Con todo, considero que las consecuencias más profundas se registrarán en la conciencia social de los pueblos en todo el planeta. En un mundo individualista, esta plaga nos fuerza a pensarnos como comunidad desde el barrio hasta la otra punta del mundo. La fraternidad humana, nuestra interdependencia, se hace visible. La autoridad política y comunidad organizada vuelve a tener preponderancia por sobre los mercados y la falsa autosuficiencia del individuo. El sentido del deber y la responsabilidad por el bien común forzosamente aparecen como clave para enfrentar la situación. La limitación de la libertad negativa y mercantil por un bien superior, social y colectivo pone en jaque la lógica de la democracia meramente formal y el sistema capitalista. Frente a una encrucijada siempre hay distintos caminos. El peligro saca lo mejor y lo peor de las personas y los pueblos. Junto a las oportunidades de ser solidarios y dignos aparece la tentación de la crueldad y deshumanización. El sálvese quien pueda o el cuidémonos como hermanos. La guerra de todos contra todos o la unión para el bien común. El acaparamiento de agua y alimentos o la distribución equitativa de estos bienes. El respeto a las necesidades colectivas o la defensa mezquina de mi pequeño círculo. El buen gobierno de la autoridad política o los abusos de poder que habilita toda circunstancia excepcional.

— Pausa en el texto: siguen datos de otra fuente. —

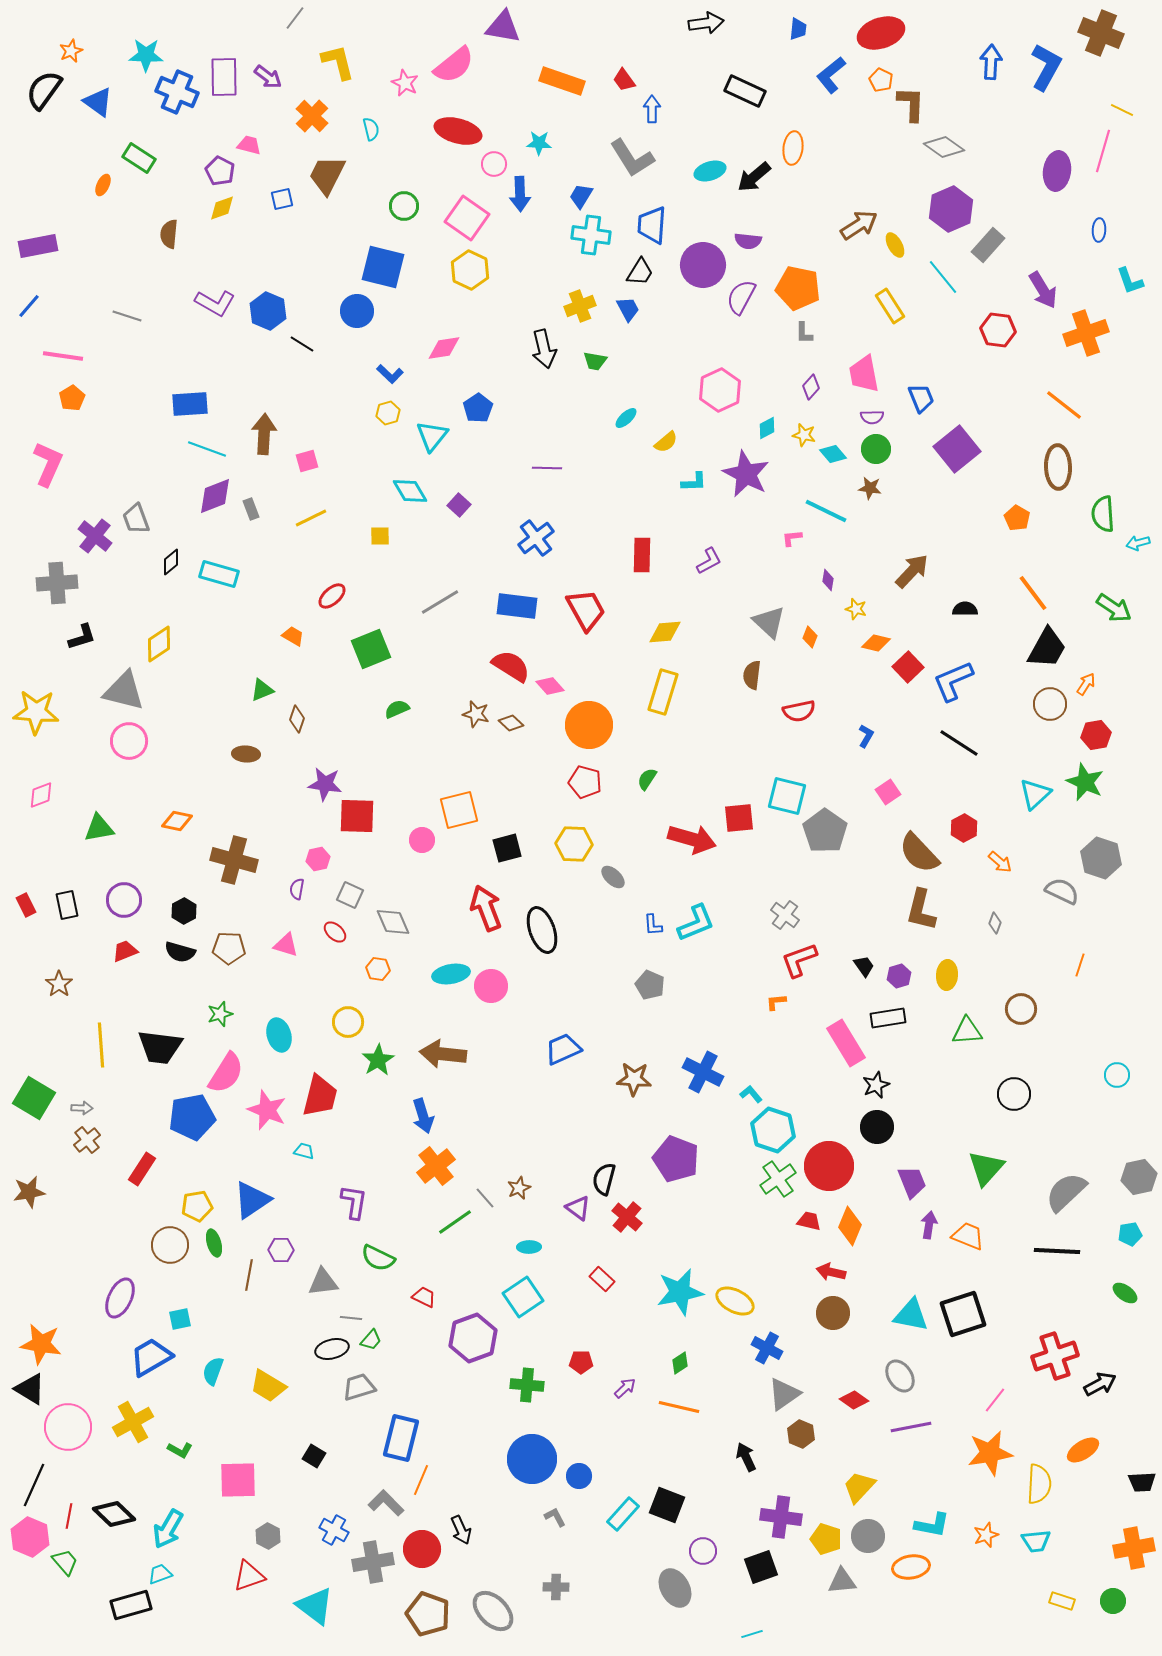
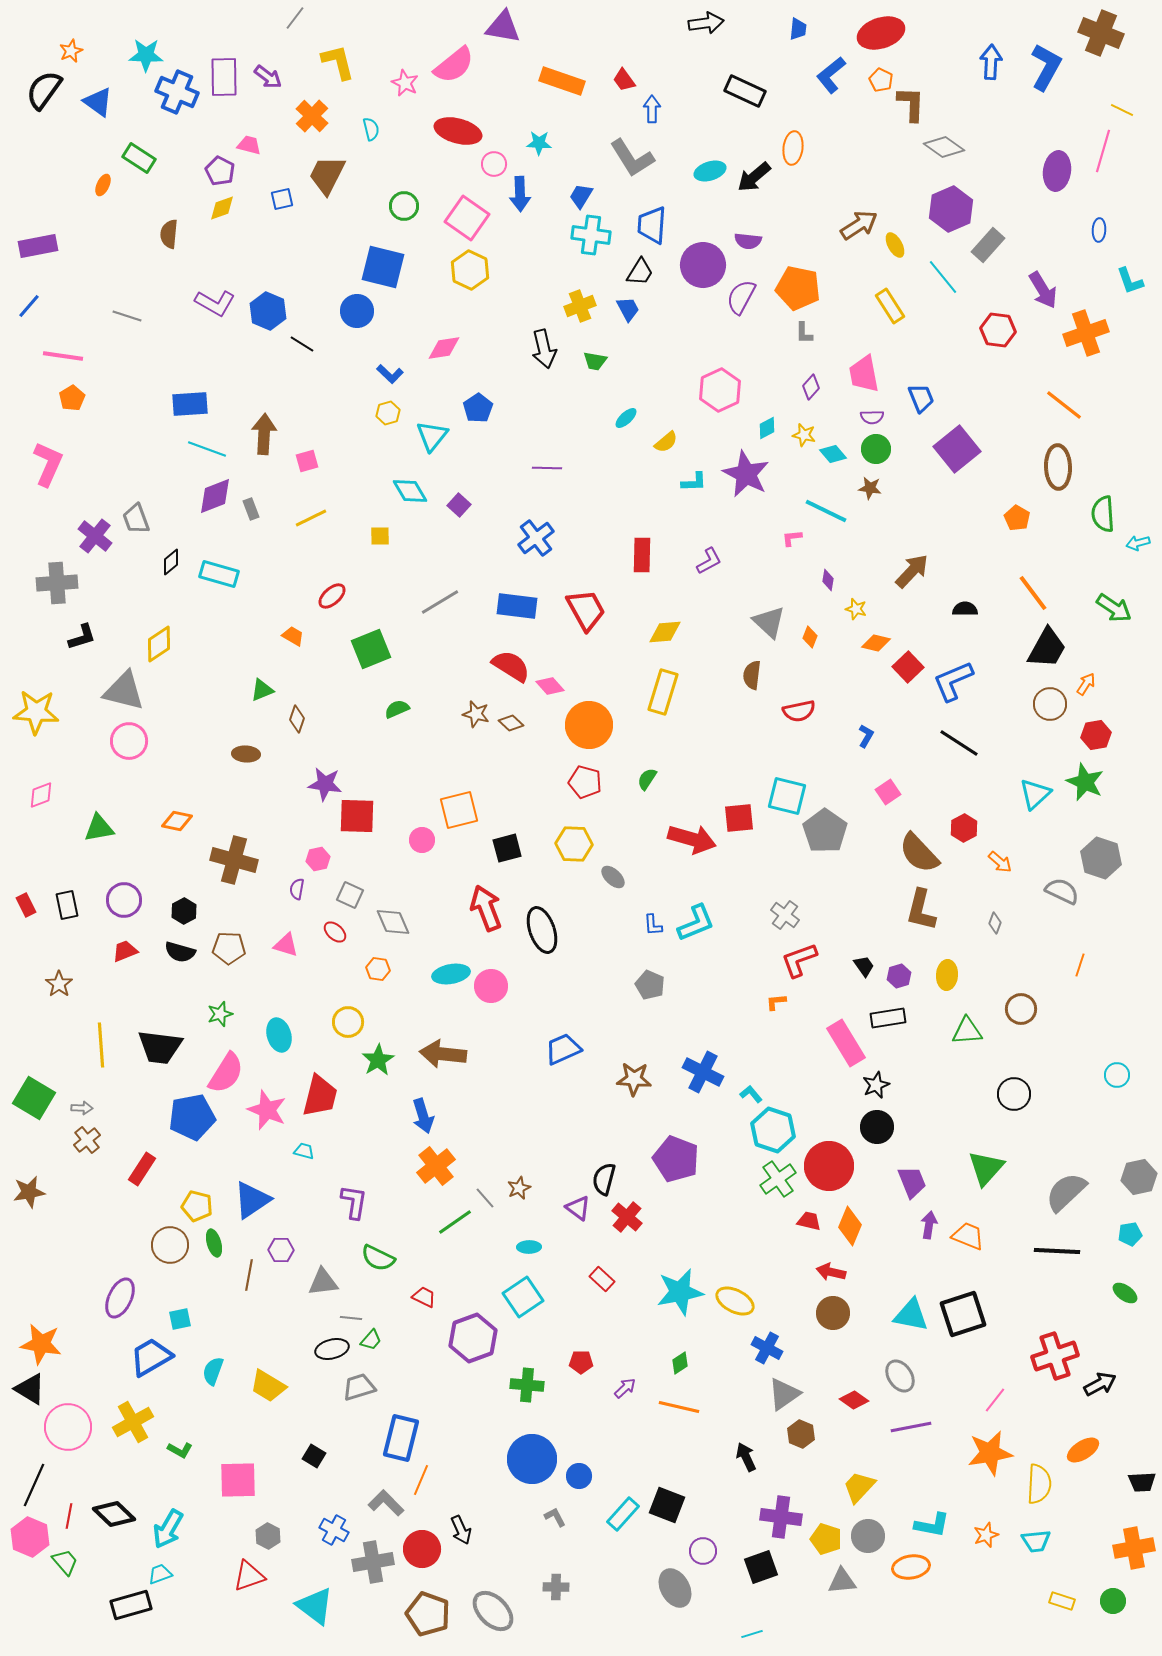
yellow pentagon at (197, 1206): rotated 24 degrees clockwise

La historia muestra que los eventos graves e inesperados nos interpelan. Nos hacemos preguntas trascendentes y dejan de vivir en piloto automático, drogados por un rutina frenética y alienante, inmediatista e inmanente. Pienso en el terremoto de San Juan (1944), que despertó un inmenso movimiento de solidaridad que derivó en el peronismo, o más atrás en el de Lisboa (1755), que preparó las condiciones intelectuales para la Revolución Francesa poniendo en cuestión la filosofía hegemónica del tout est bien, “vivimos en el mejor de los mundos posibles”. Los sacudones no muestran que todo podría ser peor, pero también que un mundo mejor es posible. Branco Milanovic, un economista que nadie podría tildar de populista, coloca las epidemias entre las fuerzas “malignas” que incrementan la igualdad y la presión política de las clases populares por una vida mejor como una de las fuerzas “benignas”. A riesgo de ser ingenuo, tengo la esperanza de que la situación que nos toca vivir despierte las fuerzas de un renovado humanismo para que, cuando pase el temblor, nos encontremos todos para construir un mundo mejor.
Los chinos usan el mismo ideograma para peligro y oportunidad. Son un pueblo sabio.